THE Global Justice Movement Website

THE Global Justice Movement Website
This is the "Global Justice Movement" (dot org) we refer to in the title of this blog.

Thursday, September 16, 2010

The Case for a "Repeal Amendment"

Okay. I PROMISE to (try and) get the next posting in the series on Say's Law of Markets and the real bills doctrine up Monday of next week. Really. I mean it. It's just that today's Wall Street Journal carried an editorial blaming the 16th Amendment for Congress's wild spending spree. Frankly, that's not so — and we have the evidence to prove it. Naturally we zipped off a letter to the venerable Journal which, 1) being too long, 2) questioning the analysis of a law professor and a politician, and 3) contradicting the worship of past savings, will not be published. As you will see, however, the letter is directly related to the current blog series:

Dear Sir(s):

Messrs. Barnett and Howell stated, "The 16th Amendment gave Congress the power to impose an income tax, allowing it to tax and spend to a degree previously unimaginable." ("The Case for a 'Repeal Amendment'," WSJ, 09/16/10, A-23.) This is incorrect on two counts.

One, the 16th Amendment did not give Congress the power to impose an income tax. It has always had that power. (Penn Mutual Indemnity Co. v. Commissioner, 32 T.C. 653 at 659 (1959).) The issue was whether an income tax could be levied without apportionment. (Pollock v. Farmers' Loan & Trust Co., 157 U.S. 429, 158 U.S. 601 (1895).) In Pollock, the U.S. Supreme Court ruled that an income tax, previously construed as an "indirect tax" was, in fact, a direct tax and unconstitutional without apportionment. The Court thereby forced the repeal of the provision of the Wilson-Gorman Tariff Act of 1894 (ch. 349, §73, 28 Stat. 570, August 27, 1894) that would tax all incomes over $4,000 at the rate of 2%. The tax was intended to finance federal government recovery efforts from the (first) Great Depression resulting from the Panic of 1893. Wilson-Gorman followed the march of Coxey's Army on Washington to demand that Congress finance job creation.

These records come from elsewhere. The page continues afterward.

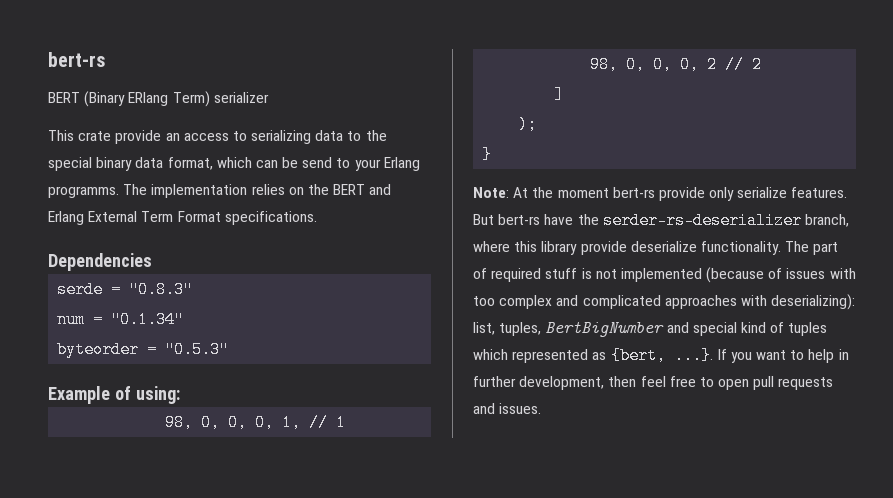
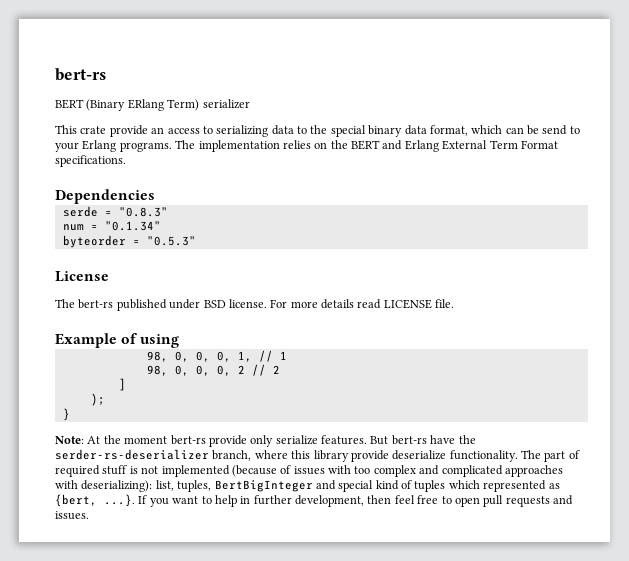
[48,186,119,198] programms. -> [119,142,172,152] programs.
(230, 349) none -> [55,271,109,282] [55,299,455,311] // License // The bert-rs published under BSD license. For more details read LICENSE file.
[135,386,180,404] using: -> [140,334,180,348] using
[545,321,665,337] BertBigNumber -> [214,480,313,492] BertBigInteger

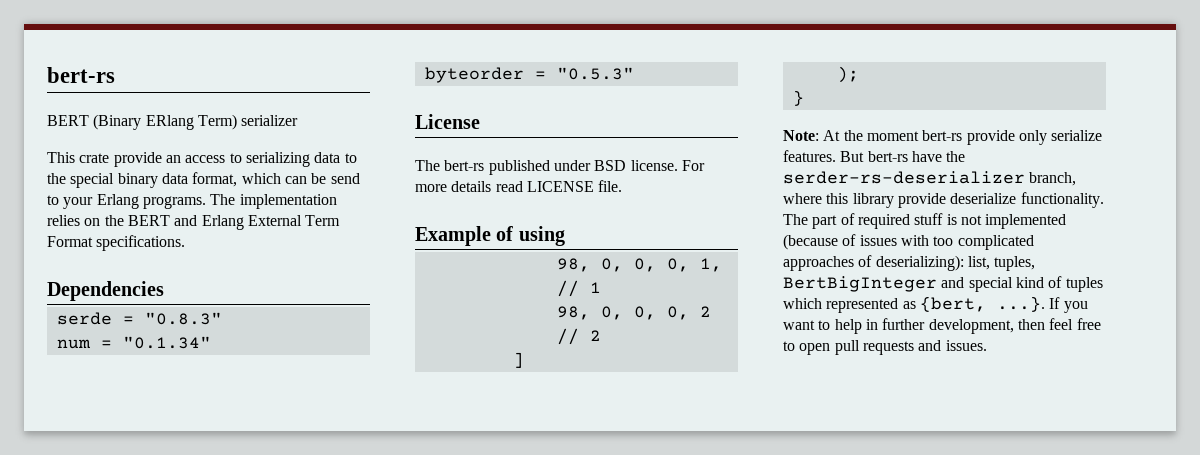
[373,465,440,477] complex and -> (954, 241) none
[55,480,78,489] with -> [858,255,873,267] of

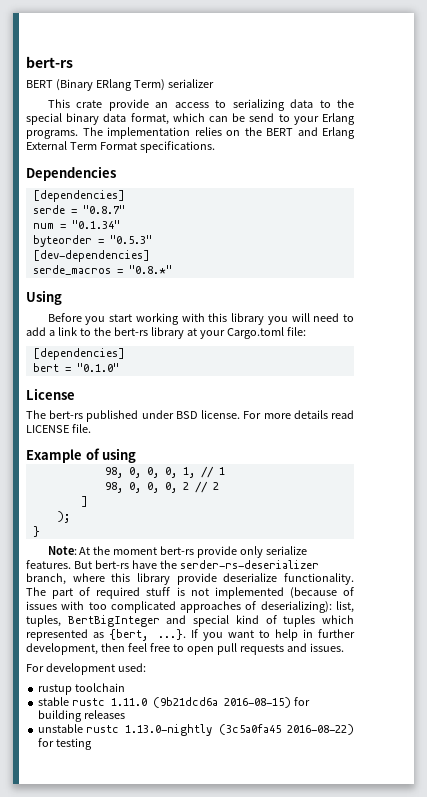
(164, 291) none -> [32,190,125,202] // [dependencies]
[144,312,222,325] "0.8.3" -> [82,205,125,214] "0.8.7"
(634, 73) none -> [32,250,150,262] [32,265,172,275] [26,290,62,305] [47,313,354,325] [26,327,306,339] [32,348,125,360] [32,363,119,372] // [dev-dependencies] // serde_macros = "0.8.*" // Using // Before you start working with this library you will need to add a link to the bert-rs library at your Cargo.toml file: // [dependencies] // bert = "0.1.0"
(987, 345) none -> [26,663,146,675] [38,683,126,695] [38,697,311,708] [38,710,126,722] [38,724,354,736] [38,738,93,750] // For development used: // rustup toolchain // stable rustc 1.11.0 (9b21dcd6a 2016-08-15) for building releases // unstable rustc 1.13.0-nightly (3c5a0fa45 2016-08-22) for testing

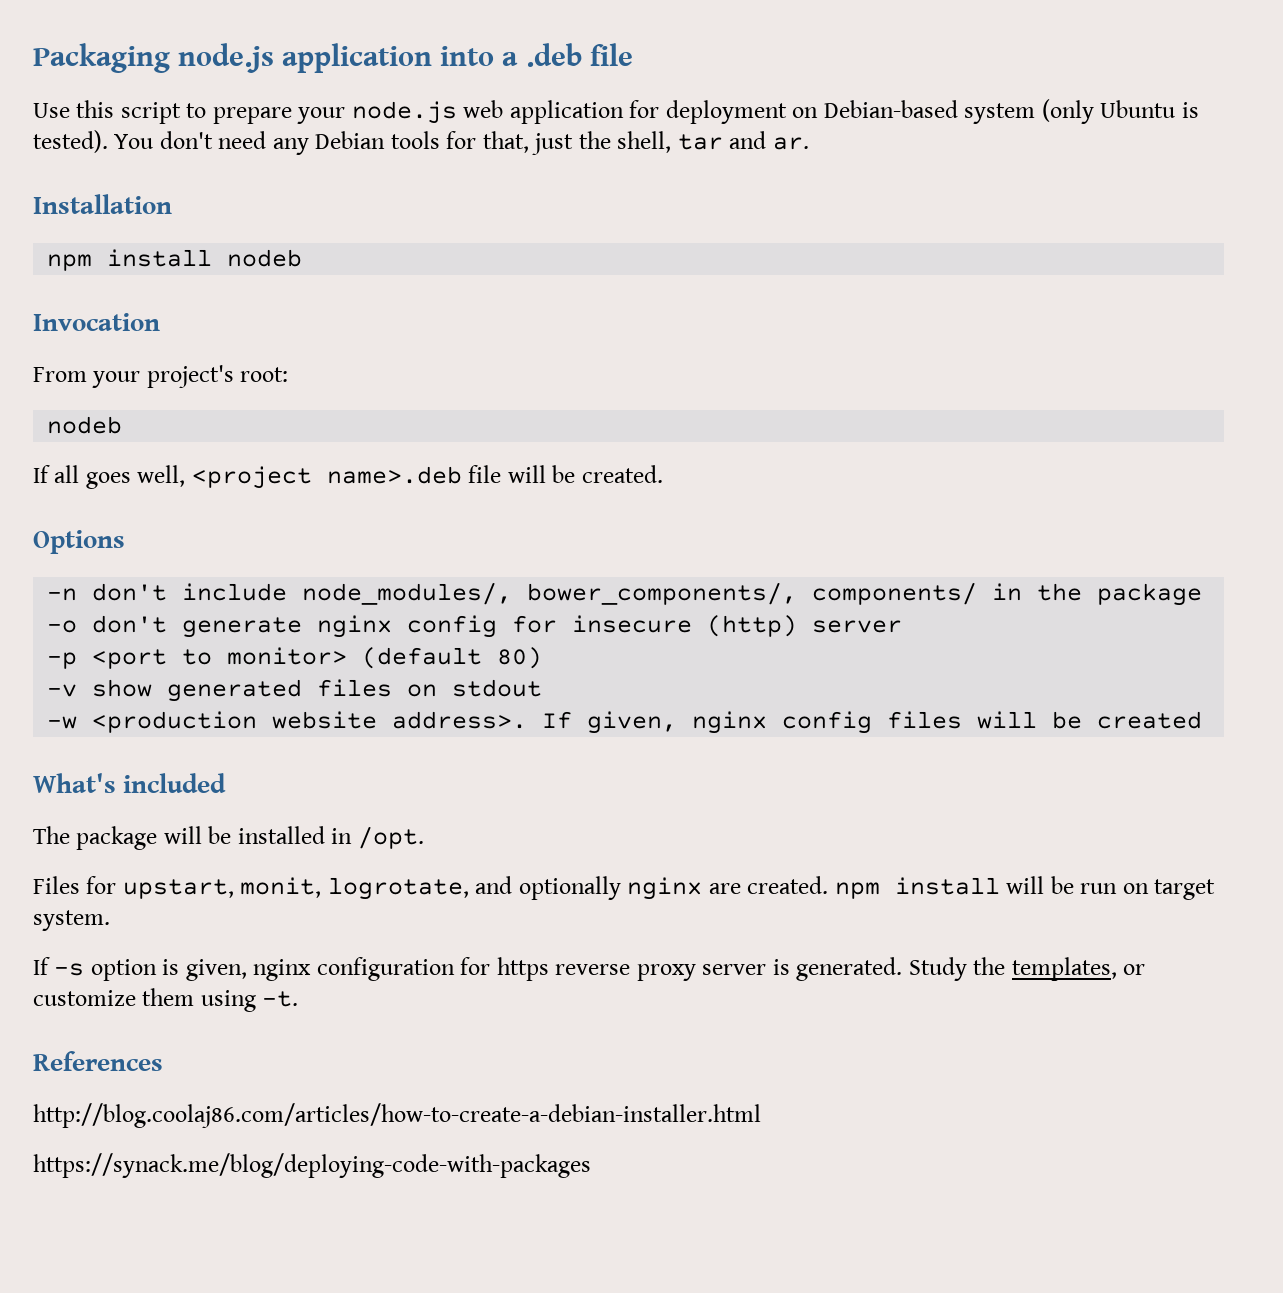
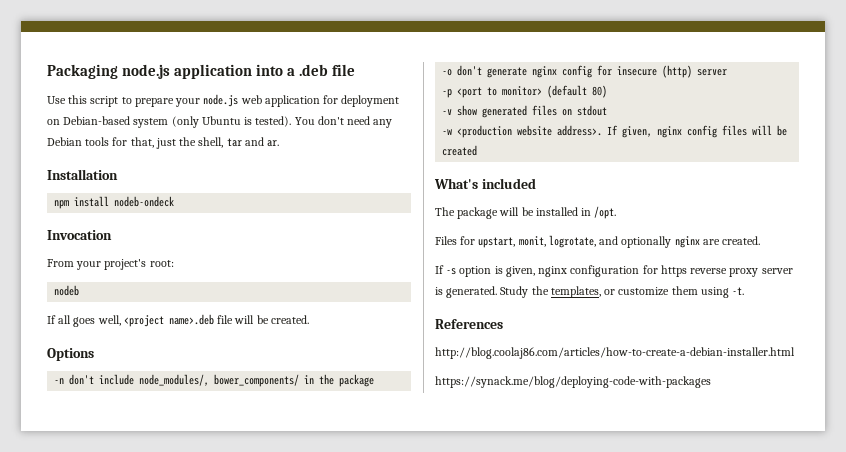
[227,249,303,267] nodeb -> [114,196,175,207] nodeb-ondeck
[527,582,978,605] bower_components/, components/ -> [214,374,300,387] bower_components/
[834,876,1216,900] [33,910,110,931] npm install will be run on target system. -> (761, 240) none

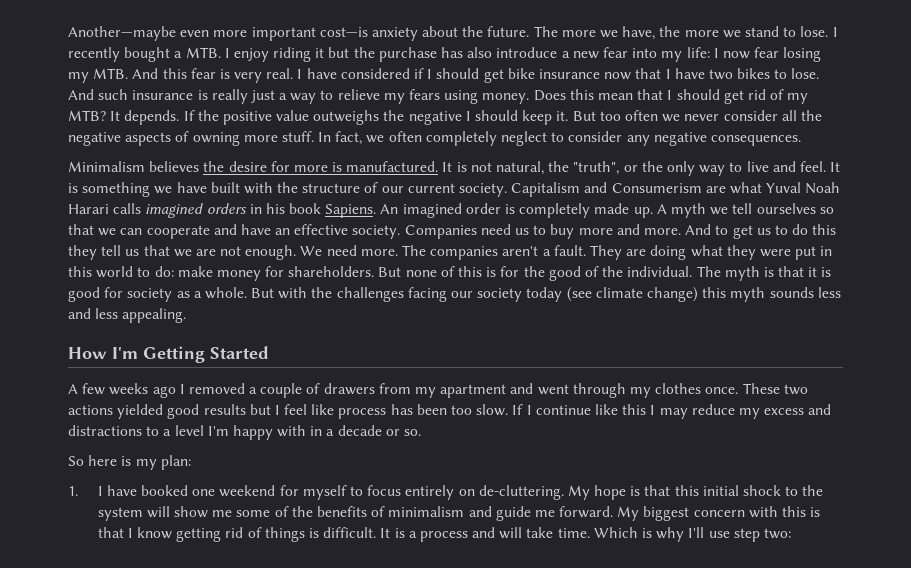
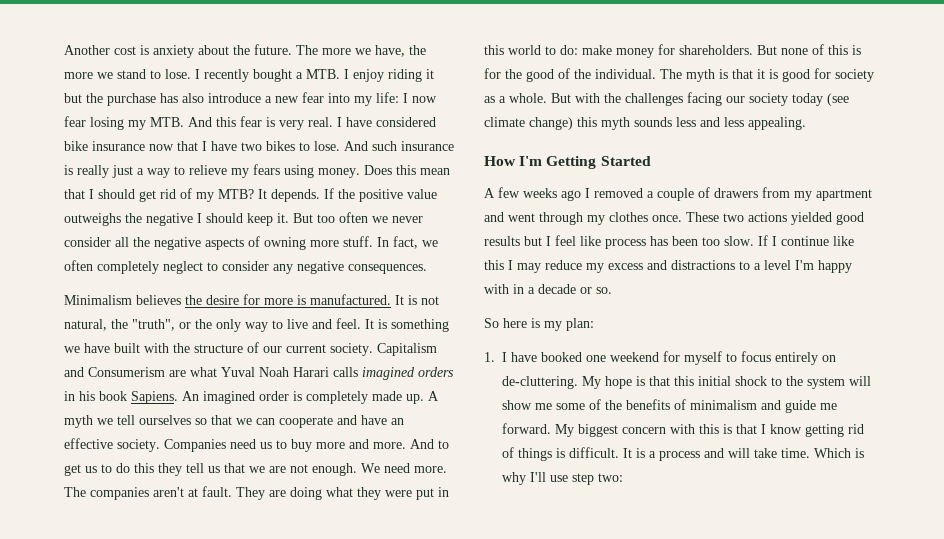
[68,26,368,41] Another—maybe even more important cost—is -> [64,45,149,55] Another cost is
[414,68,504,83] if I should get -> (436, 122) none
[542,249,551,256] a -> [188,488,198,497] at

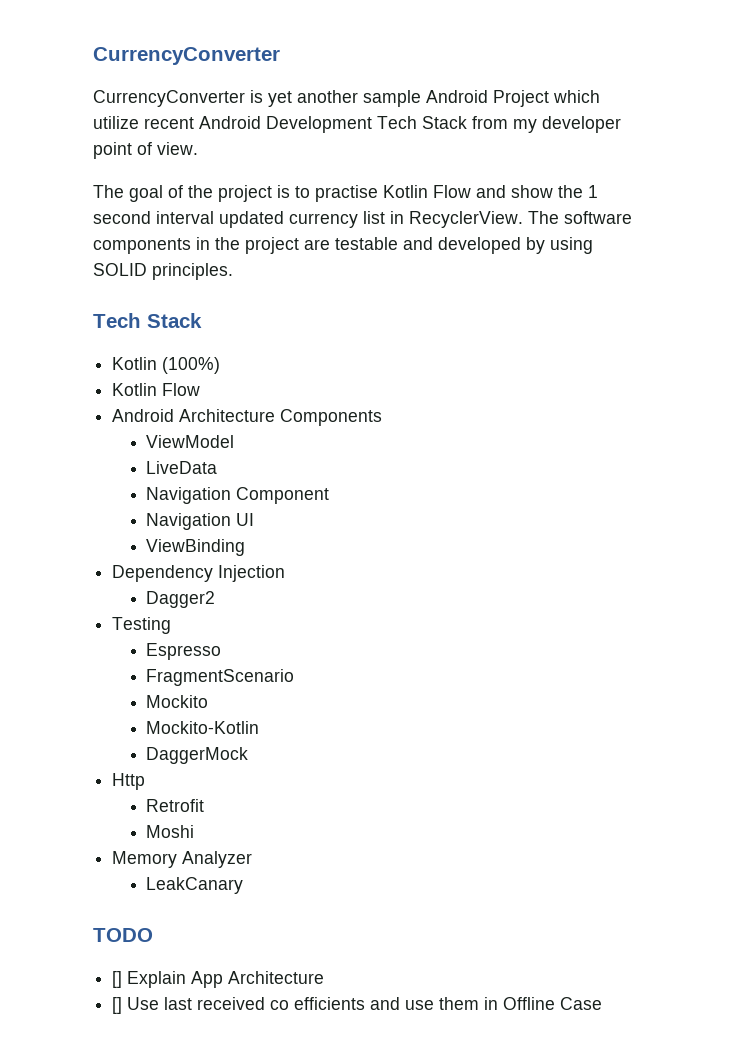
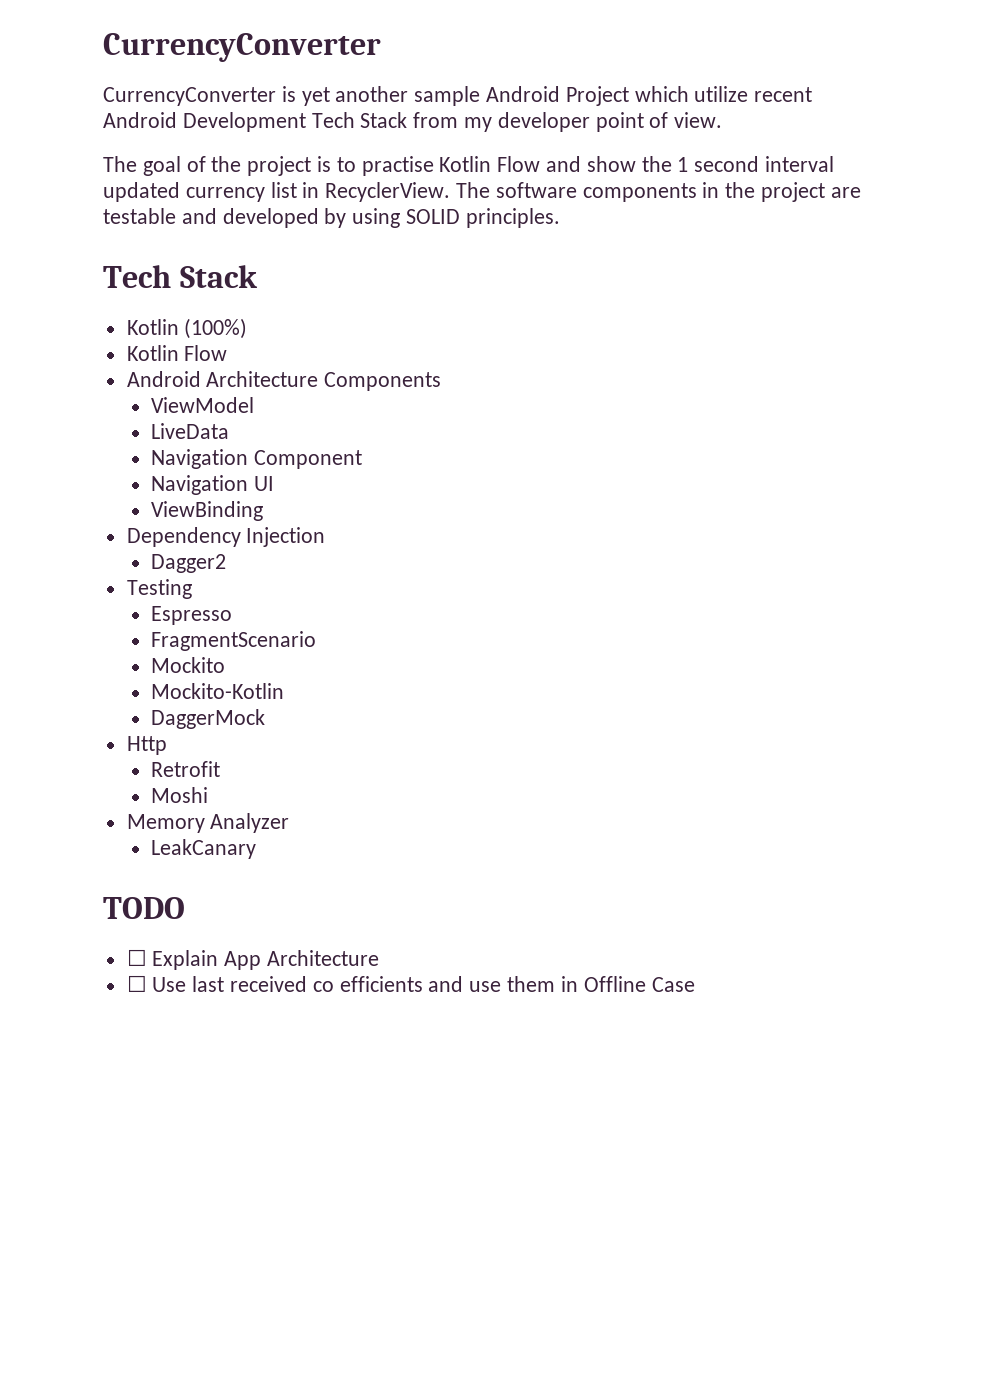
[112,971,123,988] [] -> [126,949,147,966] ☐
[112,997,123,1014] [] -> [126,975,147,992] ☐

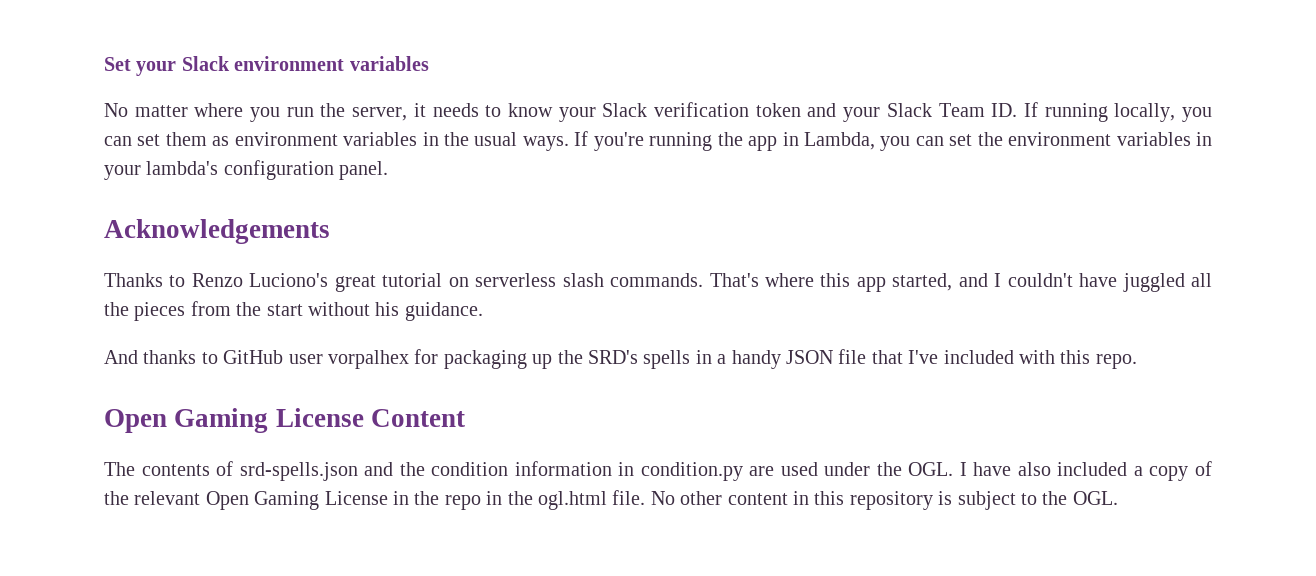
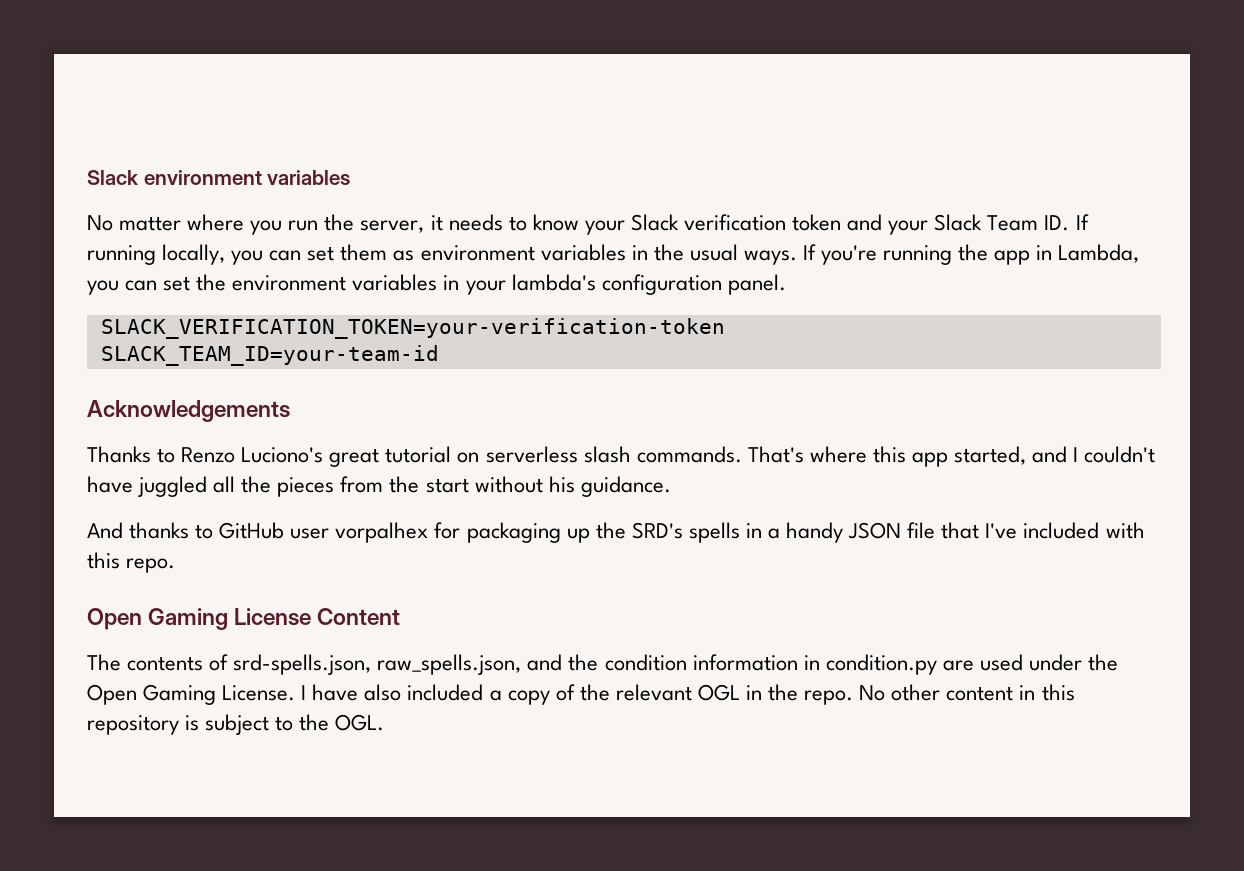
[104,57,177,76] Set your -> (87, 177) none
(389, 170) none -> [100,318,725,339] [100,345,439,366] // SLACK_VERIFICATION_TOKEN=your-verification-token // SLACK_TEAM_ID=your-team-id
[239,462,358,481] srd-spells.json -> [233,654,522,675] srd-spells.json, raw_spells.json,
[908,462,954,476] OGL. -> [87,684,296,705] Open Gaming License.
[205,490,646,510] Open Gaming License in the repo in the ogl.html file. -> [697,684,854,705] OGL in the repo.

Two, what allowed Congress to "spend to a degree previously unimaginable" was the hijacking of the Federal Reserve in 1916 to finance the buildup for the U.S. entry into World War I. The Federal Reserve was intended to provide an "elastic currency" for the private sector by rediscounting qualified commercial paper for agriculture, industry, and commerce. (ch. 6, 38 Stat. 251, December 23, 1913, 12 U.S.C. ch. 3) The Federal Reserve did not have the power either to discount or rediscount government securities, or to purchase such securities on the open market — except to retire the debt-backed National Bank Notes (ch. 58, 12 Stat. 665, February 25, 1863, amended 1864) and replace them with debt-backed Federal Reserve Bank Notes, which would in turn be replaced with private sector asset-backed Federal Reserve Notes as the federal government paid down its debt.

Politicians anxious to avoid raising unpopular taxes exploited the loophole to finance the war effort with debt and, later, the recovery from the post-war depression. It was not until the Keynesian New Deal, however, and the complete abandonment of Say's Law of Markets and its application in the real bills doctrine that the Federal Reserve became, in effect, the lender of first resort to the State, when it was never intended to finance government expenditures at all. Thus was Henry C. Adams's observation validated, that "Any method of procedure, therefore, by which a public servant can veil the true meaning of his acts, or which allows the government to enter upon any great enterprise without bringing the fact fairly to the knowledge of the public, must work against the realization of the constitutional idea. This is exactly the state of affairs introduced by a free use of public credit." (Public Debts, An Essay in the Science of Finance. New York: D. Appleton and Company, 1898, 22-23.)